Having the scholars on campus benefits the campus community in so many ways, she said.

“We are in a bubble here; we don’t see the perspectives of students from inner-city public schools on a daily basis,” she said. “But having students here with those critical perspectives to bring to the table is a part of how we move forward as a society, by getting those essential voices into the classroom.”

Being true to himself

Like Vega, a devotion to community work also comes through when Halmon talks about his plans for the future, which include returning to Chicago to help other young people find their way to Ivy League schools like Cornell.

Halmon received attention in high school for an invention combining a pacifier and a thermometer, which makes it easier for parents to take their child’s temperature, a helpful tool for him as a young father. He came to Cornell planning to focus on engineering, but soon found it wasn’t what he wanted to study and is now majoring in Africana Studies and psychology,

“The transition was tough, but I knew I had to be true to myself,“ he said. “I know I want to be a professor, an activist, a motivational speaker and a mentor to young men. I want to help change Chicago and I know I’m going to make it happen.”

Halmon works in the lab of Professor Gary Evans in the College of Human Ecology, an environmental and developmental psychologist who is interested in how the physical environment affects human health and well being among children. Halmon’s project focused on how poverty might affect children’s ability to wait for rewards. Halmon is also working on an honors thesis focused on religion’s role in African American movements and progress.

He’s also involved in the Chosen Generation Gospel Choir and Scholars Working Ambitiously to Graduate (SWAG), a group to support black male students at Cornell. For him, the Posse group has been his major support system.

“Having the Posse, you always have someone you can lean on,” he said. “We’re all different and have different strengths and weaknesses, but because of that, we balance each other out.”

Halmon said he definitely feels pressure as part of the first Posse at Cornell.

“I know we are setting an example, so the pressure can be both a blessing and a burden at the same time,” he said. “I know that it’s a privilege to go to Cornell, but I also know that I belong here, that we all do.”

A confidante for new students

When Khalaf thinks of her time here at Cornell, wellness and wisdom are two words that come to mind. She’s happy to be in her second year as a resident assistant in Mary Donlan Hall and she’s also excited about her position promoting wellness within the Greek system.

“I know there are so many resources on campus, but students don’t know about them,” she said of the Greek health and wellness initiative. “Sometimes as Cornell students, it’s hard for us to accept that we need help with either physical or mental health issues.”

The new initiative hopes to create wellness ambassadors within each Greek organization, as well as other student groups, who are well informed about campus wellness efforts and can act as connectors.

The new Skorton Center for Health Initiatives, created in 2015, and the expanded Cornell Health building, both offer a big boost to the effort, Khalaf said, because they put health and wellness at the center of Cornell’s mission.

Majoring in biology and society with a minor in inequality studies, Khalaf says she imagines herself working in health care, but she also says a dream job would be working with the Posse Foundation. She ran a summer workshop for new Posse members back in Chicago after her freshman year to tell them more about college life. And she clearly relishes her role as a resident assistant.

Khalaf is a Community and Respect (CORE) RA, a special post dedicated to creating community among students and responding to the university’s call for addressing needs, issues and services related to sexual violence and bias prevention.

“I love to hang out with my freshmen in the lounge and help them through everything, from enrolling in classes to managing friendships," she said. “I’ve found that if I share a part of myself with the students, then they’ll open up about themselves."
....
■ **What to produce**
Translate this sentence from the passage about Posse students at Cornell into Spanish: "Halmon said he definitely feels pressure as part of the first Posse at Cornell." You won't need the listing for anything here.

■ **Material provided**
....
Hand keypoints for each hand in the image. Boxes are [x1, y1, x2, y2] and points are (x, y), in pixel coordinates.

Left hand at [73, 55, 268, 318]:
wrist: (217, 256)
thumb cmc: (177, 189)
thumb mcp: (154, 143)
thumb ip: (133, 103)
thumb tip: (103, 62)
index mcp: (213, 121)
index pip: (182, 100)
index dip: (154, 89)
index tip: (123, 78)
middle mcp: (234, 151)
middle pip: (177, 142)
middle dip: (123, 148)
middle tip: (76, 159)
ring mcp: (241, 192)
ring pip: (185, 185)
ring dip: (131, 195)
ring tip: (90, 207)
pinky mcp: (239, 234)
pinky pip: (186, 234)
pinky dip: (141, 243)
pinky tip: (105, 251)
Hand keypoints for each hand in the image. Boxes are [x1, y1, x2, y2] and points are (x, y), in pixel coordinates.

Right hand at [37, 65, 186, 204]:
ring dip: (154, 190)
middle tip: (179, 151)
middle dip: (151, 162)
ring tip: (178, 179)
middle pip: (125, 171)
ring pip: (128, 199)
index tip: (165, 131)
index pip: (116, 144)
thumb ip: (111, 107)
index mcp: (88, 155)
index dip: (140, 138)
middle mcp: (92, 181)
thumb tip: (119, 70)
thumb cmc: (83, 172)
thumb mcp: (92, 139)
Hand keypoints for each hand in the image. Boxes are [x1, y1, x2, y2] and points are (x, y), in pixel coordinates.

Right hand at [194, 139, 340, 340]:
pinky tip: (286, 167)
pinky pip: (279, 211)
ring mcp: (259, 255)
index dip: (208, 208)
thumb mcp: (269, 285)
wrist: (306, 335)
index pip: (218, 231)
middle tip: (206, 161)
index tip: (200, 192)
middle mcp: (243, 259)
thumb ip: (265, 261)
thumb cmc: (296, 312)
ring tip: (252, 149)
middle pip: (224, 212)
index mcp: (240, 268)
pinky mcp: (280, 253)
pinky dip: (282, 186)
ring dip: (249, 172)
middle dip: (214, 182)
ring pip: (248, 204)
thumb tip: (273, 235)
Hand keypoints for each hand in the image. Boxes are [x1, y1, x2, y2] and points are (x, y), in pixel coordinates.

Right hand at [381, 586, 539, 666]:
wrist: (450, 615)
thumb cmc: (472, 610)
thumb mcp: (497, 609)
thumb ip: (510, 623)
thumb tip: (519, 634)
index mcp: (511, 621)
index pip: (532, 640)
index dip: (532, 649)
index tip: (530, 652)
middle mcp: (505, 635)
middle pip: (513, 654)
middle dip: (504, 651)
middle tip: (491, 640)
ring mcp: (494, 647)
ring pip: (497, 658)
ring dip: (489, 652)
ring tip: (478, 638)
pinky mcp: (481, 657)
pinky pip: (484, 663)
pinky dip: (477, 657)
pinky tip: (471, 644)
....
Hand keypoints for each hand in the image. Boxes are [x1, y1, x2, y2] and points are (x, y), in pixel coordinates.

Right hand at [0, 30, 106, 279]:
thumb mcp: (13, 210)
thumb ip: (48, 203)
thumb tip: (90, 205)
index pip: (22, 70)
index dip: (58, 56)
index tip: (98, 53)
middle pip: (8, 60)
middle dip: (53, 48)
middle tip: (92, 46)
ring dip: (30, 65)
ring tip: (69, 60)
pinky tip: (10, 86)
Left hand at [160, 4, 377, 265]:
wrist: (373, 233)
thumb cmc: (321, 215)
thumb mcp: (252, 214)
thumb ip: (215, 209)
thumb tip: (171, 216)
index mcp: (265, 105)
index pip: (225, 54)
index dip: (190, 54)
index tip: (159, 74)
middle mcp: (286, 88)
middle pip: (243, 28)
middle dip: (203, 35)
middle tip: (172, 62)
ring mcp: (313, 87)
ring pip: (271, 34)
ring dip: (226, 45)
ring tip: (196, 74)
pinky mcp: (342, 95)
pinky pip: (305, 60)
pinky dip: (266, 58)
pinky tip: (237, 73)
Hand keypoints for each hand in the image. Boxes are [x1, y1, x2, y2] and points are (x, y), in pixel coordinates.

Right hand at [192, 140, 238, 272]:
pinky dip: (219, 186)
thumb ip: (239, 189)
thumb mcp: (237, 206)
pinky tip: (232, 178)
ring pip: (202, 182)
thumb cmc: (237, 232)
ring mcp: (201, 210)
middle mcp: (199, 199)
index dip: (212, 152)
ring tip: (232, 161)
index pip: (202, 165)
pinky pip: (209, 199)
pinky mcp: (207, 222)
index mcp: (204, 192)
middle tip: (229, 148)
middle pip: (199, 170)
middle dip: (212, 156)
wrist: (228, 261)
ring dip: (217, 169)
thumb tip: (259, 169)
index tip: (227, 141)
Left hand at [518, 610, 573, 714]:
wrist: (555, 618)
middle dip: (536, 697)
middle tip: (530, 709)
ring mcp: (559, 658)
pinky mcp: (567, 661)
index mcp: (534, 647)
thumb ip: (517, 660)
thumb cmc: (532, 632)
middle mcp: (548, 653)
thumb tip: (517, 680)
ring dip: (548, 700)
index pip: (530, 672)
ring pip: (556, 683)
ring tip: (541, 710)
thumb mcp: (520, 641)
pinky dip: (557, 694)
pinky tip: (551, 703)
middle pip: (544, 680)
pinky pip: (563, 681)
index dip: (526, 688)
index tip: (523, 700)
....
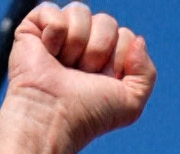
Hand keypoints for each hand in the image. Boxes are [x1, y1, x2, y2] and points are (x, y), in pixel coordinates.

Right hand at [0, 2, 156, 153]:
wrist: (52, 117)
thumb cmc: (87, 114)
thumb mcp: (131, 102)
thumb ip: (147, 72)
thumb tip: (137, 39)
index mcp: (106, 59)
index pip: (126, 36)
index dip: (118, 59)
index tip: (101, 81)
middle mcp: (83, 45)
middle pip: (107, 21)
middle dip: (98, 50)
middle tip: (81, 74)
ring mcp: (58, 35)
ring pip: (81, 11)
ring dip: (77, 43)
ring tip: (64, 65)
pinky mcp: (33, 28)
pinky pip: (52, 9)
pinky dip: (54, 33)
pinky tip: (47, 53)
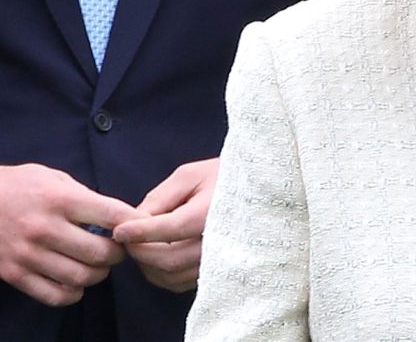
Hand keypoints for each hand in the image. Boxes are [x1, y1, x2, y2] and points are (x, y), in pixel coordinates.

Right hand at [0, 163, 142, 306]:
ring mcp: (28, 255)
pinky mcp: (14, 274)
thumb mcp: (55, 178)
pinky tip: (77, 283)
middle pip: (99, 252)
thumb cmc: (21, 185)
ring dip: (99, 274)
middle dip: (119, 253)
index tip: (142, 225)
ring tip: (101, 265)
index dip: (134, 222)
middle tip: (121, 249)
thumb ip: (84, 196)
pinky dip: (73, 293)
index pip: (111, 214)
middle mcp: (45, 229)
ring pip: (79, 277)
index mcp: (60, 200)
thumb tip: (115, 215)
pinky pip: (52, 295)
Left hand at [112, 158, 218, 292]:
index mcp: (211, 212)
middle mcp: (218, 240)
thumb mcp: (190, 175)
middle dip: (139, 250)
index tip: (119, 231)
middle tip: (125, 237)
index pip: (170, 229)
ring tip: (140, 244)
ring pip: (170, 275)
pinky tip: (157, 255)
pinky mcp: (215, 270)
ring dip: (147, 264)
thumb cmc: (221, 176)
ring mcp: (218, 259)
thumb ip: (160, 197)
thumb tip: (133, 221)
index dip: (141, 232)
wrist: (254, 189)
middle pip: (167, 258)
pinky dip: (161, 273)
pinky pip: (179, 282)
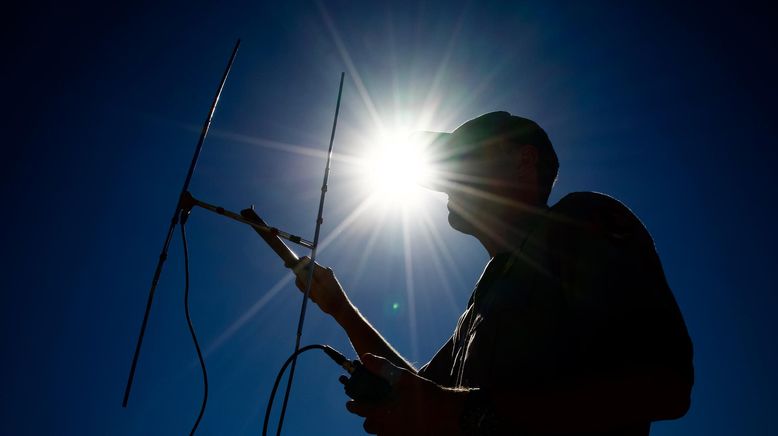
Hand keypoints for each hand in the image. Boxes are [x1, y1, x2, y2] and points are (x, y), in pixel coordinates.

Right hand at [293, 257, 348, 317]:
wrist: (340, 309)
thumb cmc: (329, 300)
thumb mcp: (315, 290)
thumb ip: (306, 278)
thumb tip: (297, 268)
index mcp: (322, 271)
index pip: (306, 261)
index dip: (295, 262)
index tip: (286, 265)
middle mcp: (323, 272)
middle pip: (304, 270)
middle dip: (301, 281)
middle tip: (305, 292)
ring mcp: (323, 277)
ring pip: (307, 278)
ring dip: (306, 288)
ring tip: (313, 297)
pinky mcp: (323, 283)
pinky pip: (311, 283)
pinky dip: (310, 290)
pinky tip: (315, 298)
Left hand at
....
■ **Exercise solution**
Halmon dijo que sin duda siente presión como parte del primer Posse en Cornell.